Secondly, with all due respect to the POS City Council, I don’t think that they have the power to erase or rewrite a history as deeply and pervasively entrenched as our colonial history. They can barely manage to get the city to stop flooding when it drizzles. Sleep easy. Centuries of your beloved colonial rule, the relics of which you wish to preserve, will not be undone by the changing of a street name. We will still have English as our only official language, while looking down on Trinidadian Creole as a bastardised “broken” form of English, reserved for the uneducated. We will still have the completely useless, outdated and ill-fitting Westminster parliamentary and legal system, that even the Brits themselves have since adjusted to suit their modern needs. And we will still have other city streets that are arbitrarily and non-specifically named after British royal titles, such as “King”, “Prince” and “Duke”.
What I really want to know though, is why are you so mad about THIS? Why are you so upset about a poorly-named street, but you’re virtually silent about the fact that you can’t walk that street at night without the thought that your life is in danger? Why are you so mad about an arbitrary land marker dedicated to the queen with no name, but you’re fine with our capital city being transformed into a disastrous swamp every time a cloud passes over POS? Why are you so hot and bothered about adding some words onto a street sign, but you’re cool with our city streets routinely being decorated with an assortment of trash and smelly human waste, left by the homeless persons who sleep on them? Why all the sudden outrage about this “erasure” of history, but you have nothing to say about the fact that thousands of children leave our primary AND secondary schools yearly, not even knowing the basics about our nation’s history? The logic behind your selective indignation is mind boggling.

What some people don’t seem to get is just how much the history they wish to preserve, STILL contributes to the exclusion and oppression of many people currently residing in sweet T&T. For many of the descendants of European-owned slaves and indentured servants, we have great difficulty looking at that gruesome portion of our country’s history and feeling any sense of warm nostalgia. Many of us are still very much negatively affected by the systems, ideologies and inequalities entrenched by colonial rule. So please forgive us if we do not understand why we need to preserve the monuments dedicated to royals who pleasurably presided over our subjugation.

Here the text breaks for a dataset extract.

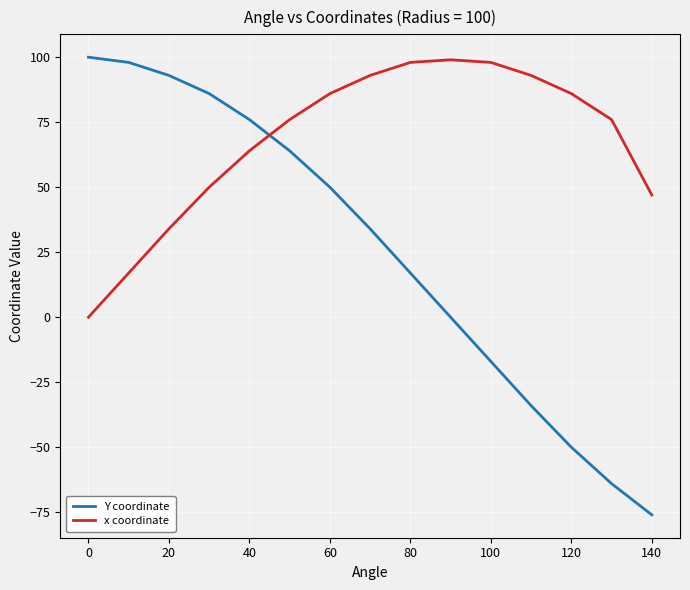

Which series has the largest range (max minus min)?

Y coordinate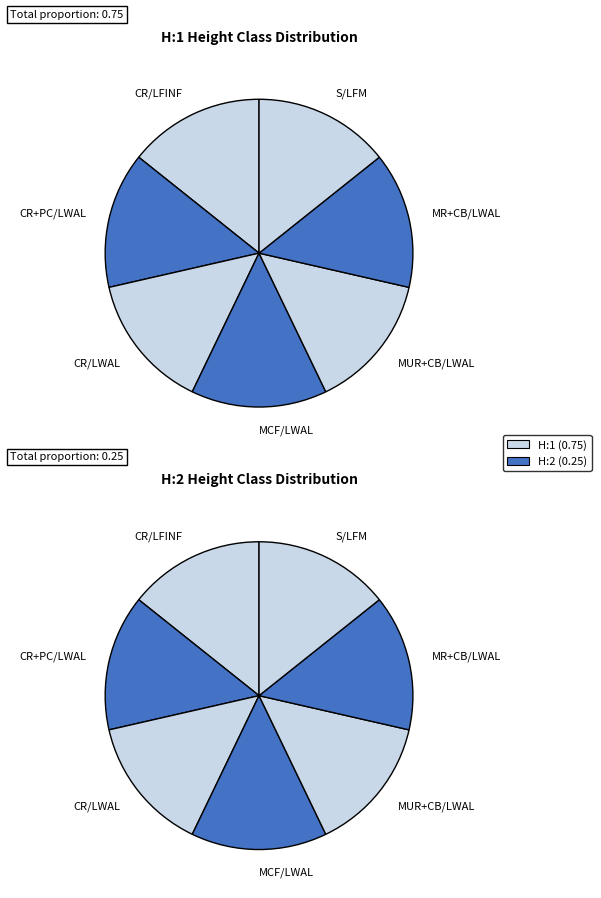

Rank the series by their average value, from highest to lowest.

H:1, H:2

As a decolonisation effort, this name adjustment is cosmetic at best, but it’s definitely a step in the right direction. Being the first black woman to win a global pageant of that magnitude was a major achievement in 1977, given that the idea that beauty comes in different shades and colours, was even less pervasive then, than it is today. As we are no longer politically tethered to any major global superpower, we need to constantly remind ourselves that though we may be small and perhaps insignificant, we still can contribute to positive changes occurring across the globe. This is a great way to remind us of that.